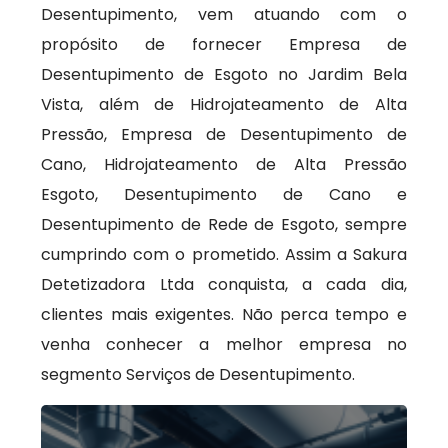
Desentupimento, vem atuando com o
propósito de fornecer Empresa de
Desentupimento de Esgoto no Jardim Bela
Vista, além de Hidrojateamento de Alta
Pressão, Empresa de Desentupimento de
Cano, Hidrojateamento de Alta Pressão
Esgoto, Desentupimento de Cano e
Desentupimento de Rede de Esgoto, sempre
cumprindo com o prometido. Assim a Sakura
Detetizadora Ltda conquista, a cada dia,
clientes mais exigentes. Não perca tempo e
venha conhecer a melhor empresa no
segmento Serviços de Desentupimento.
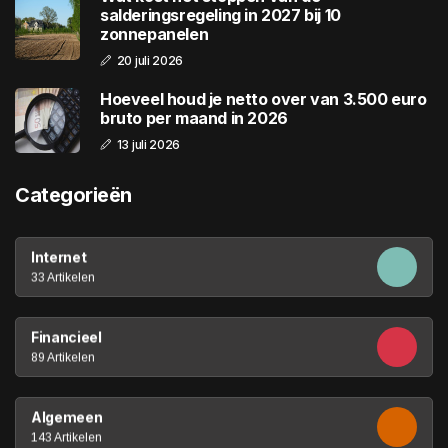
salderingsregeling in 2027 bij 10
zonnepanelen
20 juli 2026
Hoeveel houd je netto over van 3.500 euro
bruto per maand in 2026
13 juli 2026
Categorieën
Internet
33 Artikelen
Financieel
89 Artikelen
Algemeen
143 Artikelen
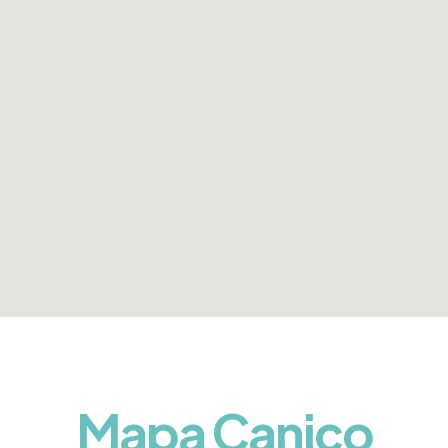
Mapa Caniço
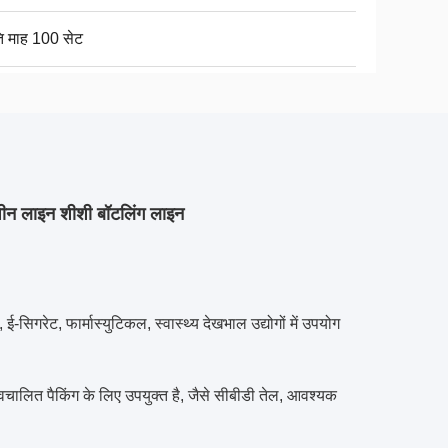
ति माह 100 सेट
शीन लाइन शीशी बॉटलिंग लाइन
सिगरेट, फार्मास्युटिकल, स्वास्थ्य देखभाल उद्योगों में उपयोग
चालित पैकिंग के लिए उपयुक्त है, जैसे सीबीडी तेल, आवश्यक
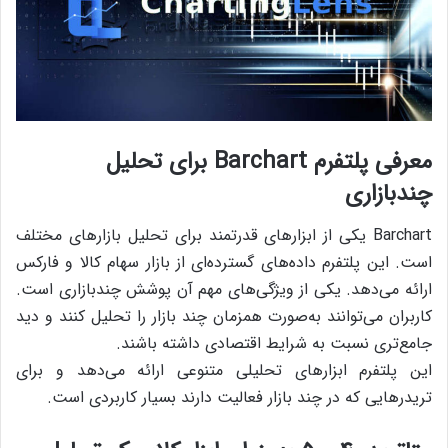
معرفی پلتفرم Barchart برای تحلیل
چندبازاری
Barchart یکی از ابزارهای قدرتمند برای تحلیل بازارهای مختلف
است. این پلتفرم داده‌های گسترده‌ای از بازار سهام کالا و فارکس
ارائه می‌دهد. یکی از ویژگی‌های مهم آن پوشش چندبازاری است.
کاربران می‌توانند به‌صورت همزمان چند بازار را تحلیل کنند و دید
جامع‌تری نسبت به شرایط اقتصادی داشته باشند.
این پلتفرم ابزارهای تحلیلی متنوعی ارائه می‌دهد و برای
تریدرهایی که در چند بازار فعالیت دارند بسیار کاربردی است.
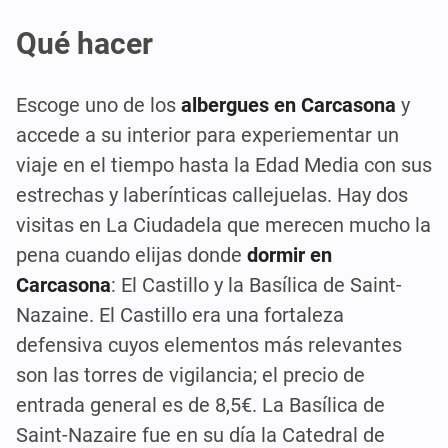
Qué hacer
Escoge uno de los
albergues en Carcasona
y
accede a su interior para experiementar un
viaje en el tiempo hasta la Edad Media con sus
estrechas y laberínticas callejuelas. Hay dos
visitas en La Ciudadela que merecen mucho la
pena cuando elijas donde
dormir en
Carcasona
: El Castillo y la Basílica de Saint-
Nazaine. El Castillo era una fortaleza
defensiva cuyos elementos más relevantes
son las torres de vigilancia; el precio de
entrada general es de 8,5€. La Basílica de
Saint-Nazaire fue en su día la Catedral de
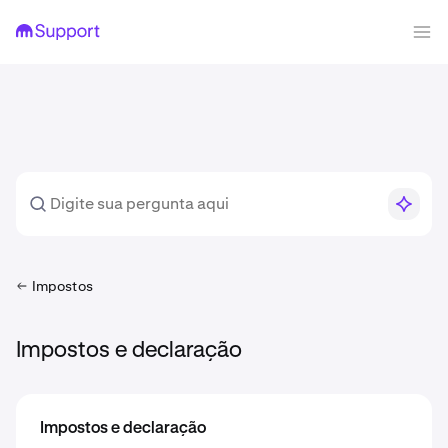
Impostos
Impostos e declaração
Impostos e declaração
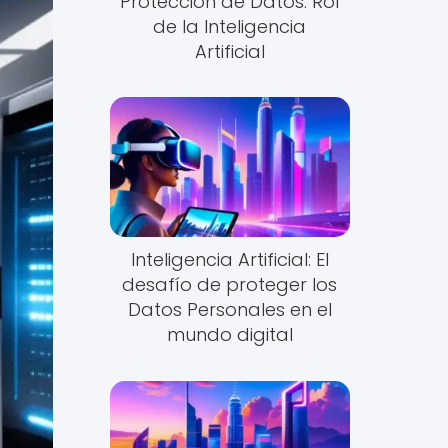
Protección de Datos: Rol
de la Inteligencia
Artificial
Inteligencia Artificial: El
desafío de proteger los
Datos Personales en el
mundo digital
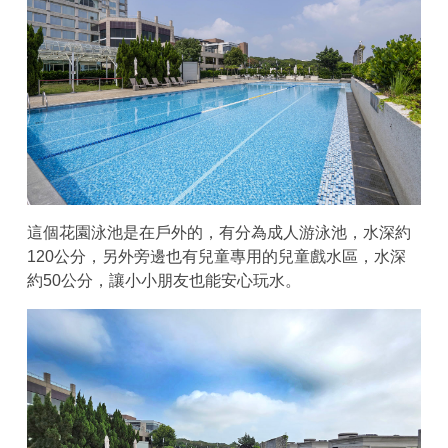
這個花園泳池是在戶外的，有分為成人游泳池，水深約
120公分，另外旁邊也有兒童專用的兒童戲水區，水深
約50公分，讓小小朋友也能安心玩水。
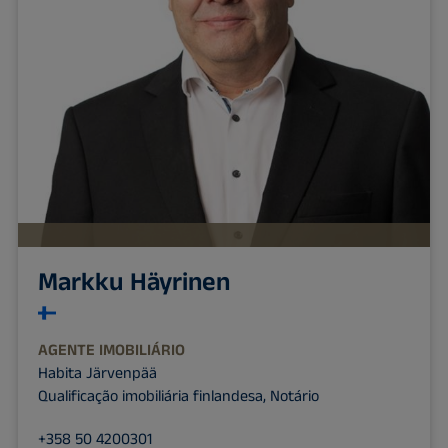
Markku Häyrinen
AGENTE IMOBILIÁRIO
Habita Järvenpää
Qualificação imobiliária finlandesa, Notário
+358 50 4200301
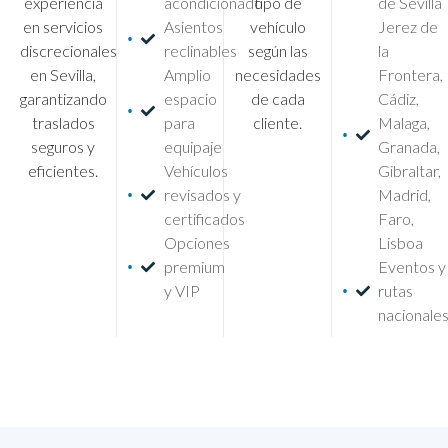
experiencia
acondicionado
tipo de
de Sevilla
en servicios
Asientos
vehículo
Jerez de
discrecionales
reclinables
según las
la
en Sevilla,
Amplio
necesidades
Frontera,
garantizando
espacio
de cada
Cádiz,
traslados
para
cliente.
Malaga,
seguros y
equipaje
Granada,
eficientes.
Vehículos
Gibraltar,
revisados y
Madrid,
certificados
Faro,
Opciones
Lisboa
premium
Eventos y
y VIP
rutas
nacionale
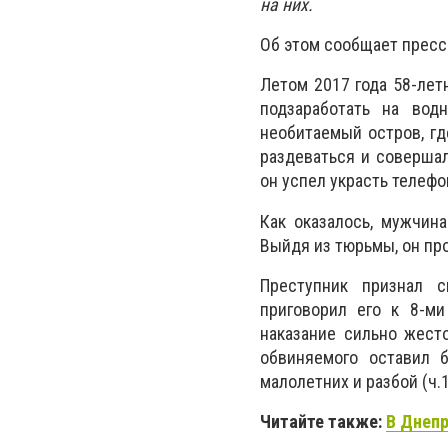
на них.
Об этом сообщает пресс
Летом 2017 года 58-лет
подзаработать на вод
необитаемый остров, гд
раздеваться и совершал
он успел украсть телефо
Как оказалось, мужчин
Выйдя из тюрьмы, он пр
Преступник признал 
приговорил его к 8-м
наказание сильно жест
обвиняемого оставил 
малолетних и
разбой (ч.1
Читайте также:
В Днепр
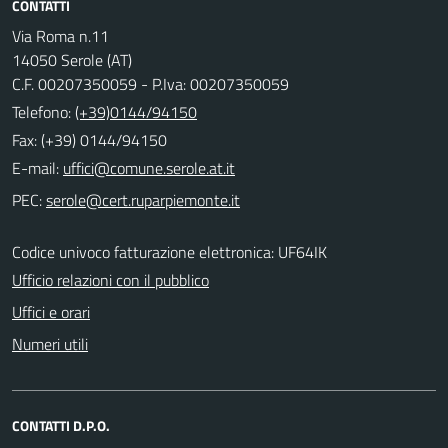
CONTATTI
Via Roma n.11
14050 Serole (AT)
C.F. 00207350059 - P.Iva: 00207350059
Telefono:
(+39)0144/94150
Fax: (+39) 0144/94150
E-mail:
PEC:
Codice univoco fatturazione elettronica: UF64IK
Ufficio relazioni con il pubblico
Uffici e orari
Numeri utili
CONTATTI D.P.O.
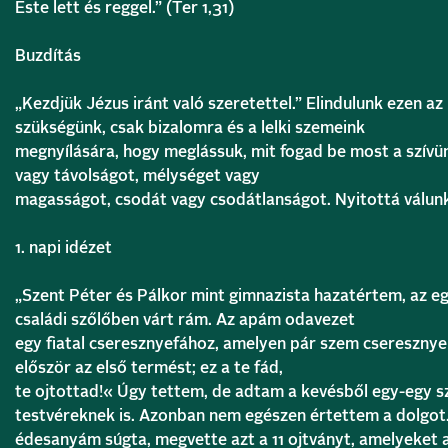
Este lett és reggel.” (Ter 1,31)
Buzdítás
„Kezdjük Jézus iránt való szeretettel.” Elindulunk ezen az
szükségünk, csak bizalomra és a lelki szemeink
megnyílására, hogy meglássuk, mit fogad be most a szívün
vagy távolságot, mélységet vagy
magasságot, csodát vagy csodátlanságot. Nyitottá válun
1. napi idézet
„Szent Péter és Pálkor mint gimnazista hazatértem, az e
családi szőlőben várt rám. Az apám odavezet
egy fiatal cseresznyefához, amelyen pár szem cseresznye
először az első termést; ez a te fád,
te ojtottad!« Úgy tettem, de adtam a kevésből egy-egy s
testvéreknek is. Azonban nem egészen értettem a dolgot
édesanyám súgta, megvette azt a 11 ojtványt, amelyeket a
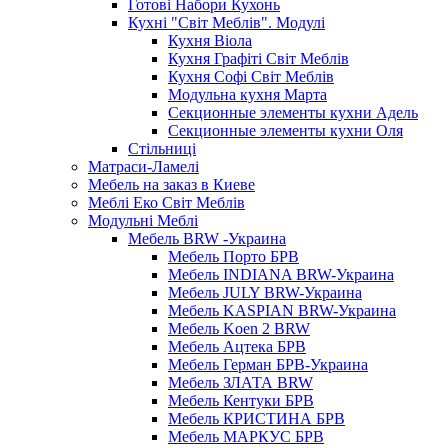
Готові Набори Кухонь
Кухні "Світ Меблів". Модулі
Кухня Віола
Кухня Графіті Світ Меблів
Кухня Софі Світ Меблів
Модульна кухня Марта
Секционные элементы кухни Адель
Секционные элементы кухни Оля
Стільниці
Матраси-Ламелі
Мебель на заказ в Киеве
Меблі Еко Світ Меблів
Модульні Меблі
Мебель BRW -Украина
Мебель Порто БРВ
Мебель INDIANA BRW-Украина
Мебель JULY BRW-Украина
Мебель KASPIAN BRW-Украина
Мебель Koen 2 BRW
Мебель Ацтека БРВ
Мебель Герман БРВ-Украина
Мебель ЗЛАТА BRW
Мебель Кентуки БРВ
Мебель КРИСТИНА БРВ
Мебель МАРКУС БРВ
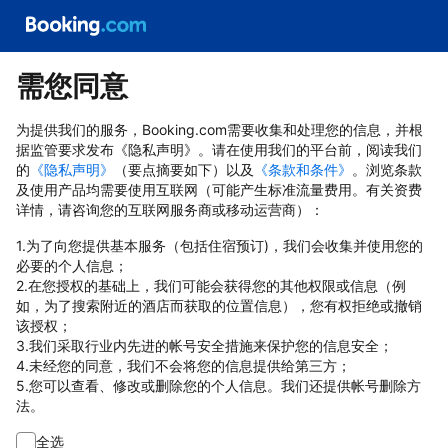
需您同意
为提供我们的服务，Booking.com需要收集和处理您的信息，并根
据监管要求发布《隐私声明》。请在使用我们的平台前，阅读我们
的
《隐私声明》
（要点摘要如下）以及
《条款和条件》
。浏览条款
及使用产品均需要使用互联网（可能产生标准流量费用。有关资费
详情，请咨询您的互联网服务商或移动运营商）：
1.为了向您提供基本服务（包括住宿预订)，我们会收集并使用您的
必要的个人信息；
2.在您授权的基础上，我们可能会获得您的其他权限或信息（例
如，为了搜索附近的酒店而获取的位置信息），您有权拒绝或撤销
该授权；
3.我们采取行业内先进的帐号安全措施来保护您的信息安全；
4.未经您的同意，我们不会将您的信息提供给第三方；
5.您可以查看、修改或删除您的个人信息。我们还提供帐号删除方
法。
全选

---+---

Work to complete: Format the text read from all the items above as a JSON list of strings, one string per line, and leave out blank lines. Don't include the pictures in your answer.

Solution to this exercise:
[
  "Desentupimento, vem atuando com o",
  "propósito de fornecer Empresa de",
  "Desentupimento de Esgoto no Jardim Bela",
  "Vista, além de Hidrojateamento de Alta",
  "Pressão, Empresa de Desentupimento de",
  "Cano, Hidrojateamento de Alta Pressão",
  "Esgoto, Desentupimento de Cano e",
  "Desentupimento de Rede de Esgoto, sempre",
  "cumprindo com o prometido. Assim a Sakura",
  "Detetizadora Ltda conquista, a cada dia,",
  "clientes mais exigentes. Não perca tempo e",
  "venha conhecer a melhor empresa no",
  "segmento Serviços de Desentupimento.",
  "salderingsregeling in 2027 bij 10",
  "zonnepanelen",
  "20 juli 2026",
  "Hoeveel houd je netto over van 3.500 euro",
  "bruto per maand in 2026",
  "13 juli 2026",
  "Categorieën",
  "Internet",
  "33 Artikelen",
  "Financieel",
  "89 Artikelen",
  "Algemeen",
  "143 Artikelen",
  "Mapa Caniço",
  "ति माह 100 सेट",
  "शीन लाइन शीशी बॉटलिंग लाइन",
  "सिगरेट, फार्मास्युटिकल, स्वास्थ्य देखभाल उद्योगों में उपयोग",
  "चालित पैकिंग के लिए उपयुक्त है, जैसे सीबीडी तेल, आवश्यक",
  "معرفی پلتفرم Barchart برای تحلیل",
  "چندبازاری",
  "Barchart یکی از ابزارهای قدرتمند برای تحلیل بازارهای مختلف",
  "است. این پلتفرم داده‌های گسترده‌ای از بازار سهام کالا و فارکس",
  "ارائه می‌دهد. یکی از ویژگی‌های مهم آن پوشش چندبازاری است.",
  "کاربران می‌توانند به‌صورت همزمان چند بازار را تحلیل کنند و دید",
  "جامع‌تری نسبت به شرایط اقتصادی داشته باشند.",
  "این پلتفرم ابزارهای تحلیلی متنوعی ارائه می‌دهد و برای",
  "تریدرهایی که در چند بازار فعالیت دارند بسیار کاربردی است.",
  "Qué hacer",
  "Escoge uno de los",
  "albergues en Carcasona",
  "y",
  "accede a su interior para experiementar un",
  "viaje en el tiempo hasta la Edad Media con sus",
  "estrechas y laberínticas callejuelas. Hay dos",
  "visitas en La Ciudadela que merecen mucho la",
  "pena cuando elijas donde",
  "dormir en",
  "Carcasona",
  ": El Castillo y la Basílica de Saint-",
  "Nazaine. El Castillo era una fortaleza",
  "defensiva cuyos elementos más relevantes",
  "son las torres de vigilancia; el precio de",
  "entrada general es de 8,5€. La Basílica de",
  "Saint-Nazaire fue en su día la Catedral de",
  "Impostos",
  "Impostos e declaração",
  "Impostos e declaração",
  "Protección de Datos: Rol",
  "de la Inteligencia",
  "Artificial",
  "Inteligencia Artificial: El",
  "desafío de proteger los",
  "Datos Personales en el",
  "mundo digital",
  "這個花園泳池是在戶外的，有分為成人游泳池，水深約",
  "120公分，另外旁邊也有兒童專用的兒童戲水區，水深",
  "約50公分，讓小小朋友也能安心玩水。",
  "Markku Häyrinen",
  "AGENTE IMOBILIÁRIO",
  "Habita Järvenpää",
  "Qualificação imobiliária finlandesa, Notário",
  "+358 50 4200301",
  "experiencia",
  "acondicionado",
  "tipo de",
  "de Sevilla",
  "en servicios",
  "Asientos",
  "vehículo",
  "Jerez de",
  "discrecionales",
  "reclinables",
  "según las",
  "la",
  "en Sevilla,",
  "Amplio",
  "necesidades",
  "Frontera,",
  "garantizando",
  "espacio",
  "de cada",
  "Cádiz,",
  "traslados",
  "para",
  "cliente.",
  "Malaga,",
  "seguros y",
  "equipaje",
  "Granada,",
  "eficientes.",
  "Vehículos",
  "Gibraltar,",
  "revisados y",
  "Madrid,",
  "certificados",
  "Faro,",
  "Opciones",
  "Lisboa",
  "premium",
  "Eventos y",
  "y VIP",
  "rutas",
  "nacionale",
  "на них.",
  "Об этом сообщает пресс",
  "Летом 2017 года 58-лет",
  "подзаработать на вод",
  "необитаемый остров, гд",
  "раздеваться и совершал",
  "он успел украсть телефо",
  "Как оказалось, мужчин",
  "Выйдя из тюрьмы, он пр",
  "Преступник признал ",
  "приговорил его к 8-м",
  "наказание сильно жест",
  "обвиняемого оставил ",
  "малолетних и",
  "разбой (ч.1",
  "Читайте также:",
  "В Днепр",
  "CONTATTI",
  "Via Roma n.11",
  "14050 Serole (AT)",
  "C.F. 00207350059 - P.Iva: 00207350059",
  "Telefono:",
  "(+39)0144/94150",
  "Fax: (+39) 0144/94150",
  "E-mail:",
  "PEC:",
  "Codice univoco fatturazione elettronica: UF64IK",
  "Ufficio relazioni con il pubblico",
  "Uffici e orari",
  "Numeri utili",
  "CONTATTI D.P.O.",
  "Este lett és reggel.” (Ter 1,31)",
  "Buzdítás",
  "„Kezdjük Jézus iránt való szeretettel.” Elindulunk ezen az",
  "szükségünk, csak bizalomra és a lelki szemeink",
  "megnyílására, hogy meglássuk, mit fogad be most a szívün",
  "vagy távolságot, mélységet vagy",
  "magasságot, csodát vagy csodátlanságot. Nyitottá válun",
  "1. napi idézet",
  "„Szent Péter és Pálkor mint gimnazista hazatértem, az e",
  "családi szőlőben várt rám. Az apám odavezet",
  "egy fiatal cseresznyefához, amelyen pár szem cseresznye",
  "először az első termést; ez a te fád,",
  "te ojtottad!« Úgy tettem, de adtam a kevésből egy-egy s",
  "testvéreknek is. Azonban nem egészen értettem a dolgot",
  "édesanyám súgta, megvette azt a 11 ojtványt, amelyeket a",
  "Готові Набори Кухонь",
  "Кухні \"Світ Меблів\". Модулі",
  "Кухня Віола",
  "Кухня Графіті Світ Меблів",
  "Кухня Софі Світ Меблів",
  "Модульна кухня Марта",
  "Секционные элементы кухни Адель",
  "Секционные элементы кухни Оля",
  "Стільниці",
  "Матраси-Ламелі",
  "Мебель на заказ в Киеве",
  "Меблі Еко Світ Меблів",
  "Модульні Меблі",
  "Мебель BRW -Украина",
  "Мебель Порто БРВ",
  "Мебель INDIANA BRW-Украина",
  "Мебель JULY BRW-Украина",
  "Мебель KASPIAN BRW-Украина",
  "Мебель Koen 2 BRW",
  "Мебель Ацтека БРВ",
  "Мебель Герман БРВ-Украина",
  "Мебель ЗЛАТА BRW",
  "Мебель Кентуки БРВ",
  "Мебель КРИСТИНА БРВ",
  "Мебель МАРКУС БРВ",
  "需您同意",
  "为提供我们的服务，Booking.com需要收集和处理您的信息，并根",
  "据监管要求发布《隐私声明》。请在使用我们的平台前，阅读我们",
  "的",
  "《隐私声明》",
  "（要点摘要如下）以及",
  "《条款和条件》",
  "。浏览条款",
  "及使用产品均需要使用互联网（可能产生标准流量费用。有关资费",
  "详情，请咨询您的互联网服务商或移动运营商）：",
  "1.为了向您提供基本服务（包括住宿预订)，我们会收集并使用您的",
  "必要的个人信息；",
  "2.在您授权的基础上，我们可能会获得您的其他权限或信息（例",
  "如，为了搜索附近的酒店而获取的位置信息），您有权拒绝或撤销",
  "该授权；",
  "3.我们采取行业内先进的帐号安全措施来保护您的信息安全；",
  "4.未经您的同意，我们不会将您的信息提供给第三方；",
  "5.您可以查看、修改或删除您的个人信息。我们还提供帐号删除方",
  "法。",
  "全选"
]